* [Task requirements]: Output all entries exactly; images excluded.

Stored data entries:

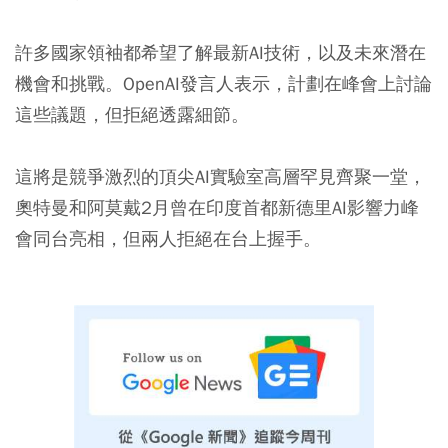
許多國家領袖都希望了解最新AI技術，以及未來潛在
機會和挑戰。OpenAI發言人表示，計劃在峰會上討論
這些議題，但拒絕透露細節。
這將是競爭激烈的頂尖AI實驗室高層罕見齊聚一堂，
奧特曼和阿莫戴2月曾在印度首都新德里AI影響力峰
會同台亮相，但兩人拒絕在台上握手。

* [Response area]:
許多國家領袖都希望了解最新AI技術，以及未來潛在
機會和挑戰。OpenAI發言人表示，計劃在峰會上討論
這些議題，但拒絕透露細節。
這將是競爭激烈的頂尖AI實驗室高層罕見齊聚一堂，
奧特曼和阿莫戴2月曾在印度首都新德里AI影響力峰
會同台亮相，但兩人拒絕在台上握手。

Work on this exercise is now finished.